The rectus and lateral oblique muscles are divided beyond the medial and lateral extents of the skin incision. After exposure of the costal cartilages, the floating cartilage with light attachment to the superior cartilage is separated at the point of attachment. The cartilage is dissected laterally, including the surrounding perichondrium. In general, a segment 8 cm in length is desirable though the length is sometimes defined by the location of the bony-cartilaginous junction. The more inferior floating cartilage is also harvested to create the antihelical fold.
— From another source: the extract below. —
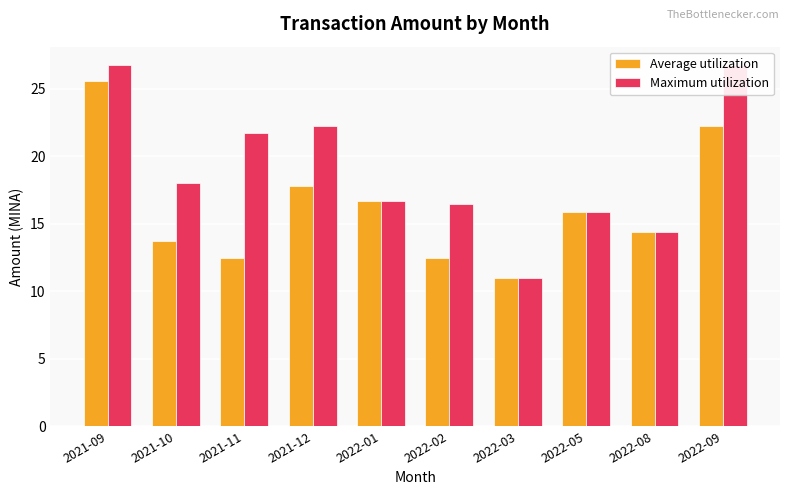

What are all the series names shown in the legend?

Average utilization, Maximum utilization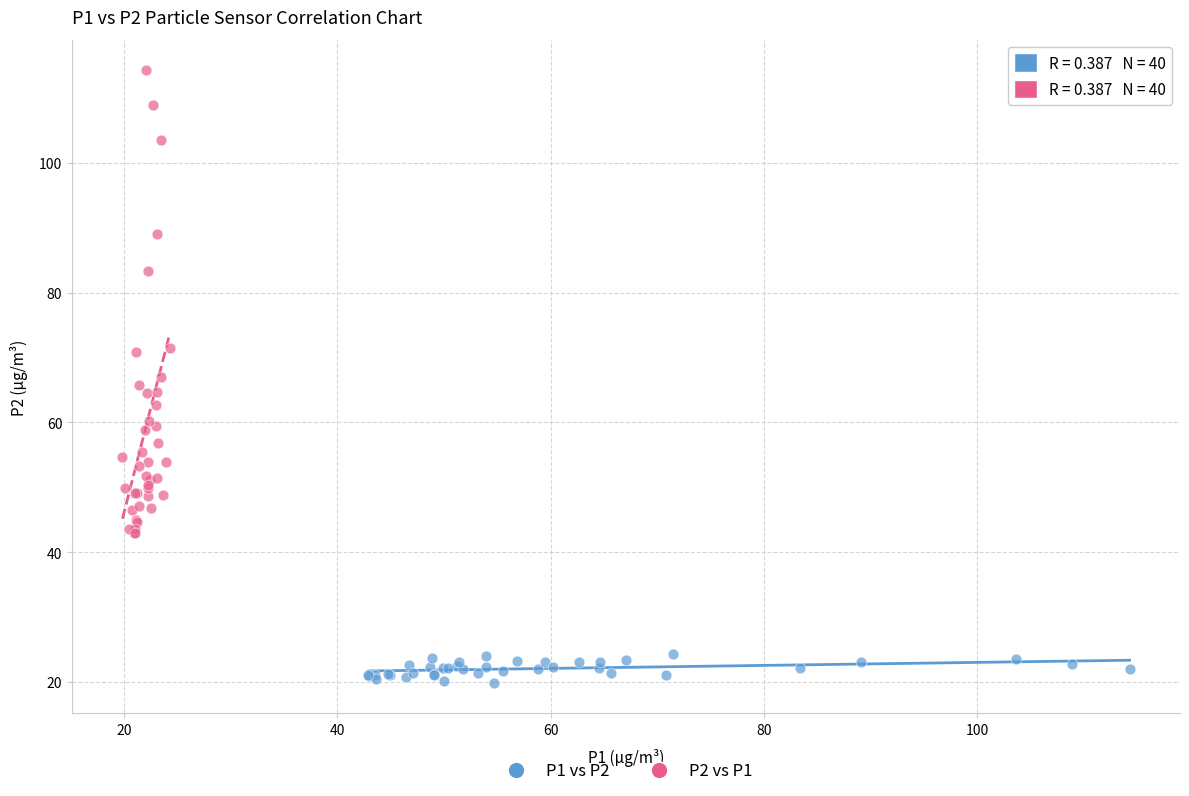

Which series has the widest spread of Y values?

P2 vs P1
The area of the synchondrosis is then addressed. Lidocaine with epinephrine is infiltrated into the intercostal muscles between the two limbs of the synchondrosis. Perichondrial incisions are made at the superior and inferior aspects of the cartilage so that the superficial perichondrium is left adherent to the excised synchondrosis. The deep perichondrium is separated from the deep aspect of the costal cartilage and left in situ. The inferior limb is defined by making the lateral incision at the bony cartilaginous junction in a beveled fashion to avoid a sharp demarcation at the donor site. Care must be taken to carry this incision through the cartilage only, leaving the deep perichondrium intact. Once the lateral incision is made, the dissection between the cartilage and perichondrium is carried toward the midline under direct vision. When using a small incision, the inferior limb must be replaced into the chest wound so that the superior limb can be defined in a similar fashion. When both limbs are identified, the deep aspect of the synchondrosis must be freed from the underlying soft tissue. The area of attachment should be palpated to ensure that the synchondrosis is free of any soft tissue attachment. The final cut can be performed with placement of heavy Mayo scissors using manual guidance. Care must be taken to maximize the size of the cartilaginous segment removed.
FIGURE 39.2 Position of the chest incision. A: Position of costal cartilages drawn on chest. Asterisks marking area of anticipated incision. B: Attached floater removed. C: Lateral aspect of the superior limb of the synchondrosis divided and elevated with single hook. D: Inferior limb of synchondrosis elevated and delivered through chest incision.
Once the cartilage is removed, hemostasis should be obtained and the wound inspected for evidence of pneumothorax. The wound should be filled with saline and the anesthesiologist is asked to deliver an airway pressure of 30 to 40 cm H2O to simulate a Valsalva maneuver. There may be initial air bubbles mobilized from the peripheral aspect of the wound. If a pleural defect is identified, a red rubber catheter should be placed through the defect, and it should be repaired with a purse-string suture. The suture is tied down as positive pressure is administered and the red rubber catheter removed. If possible, local soft tissue should be recruited to provide another layer of closure over the repair site.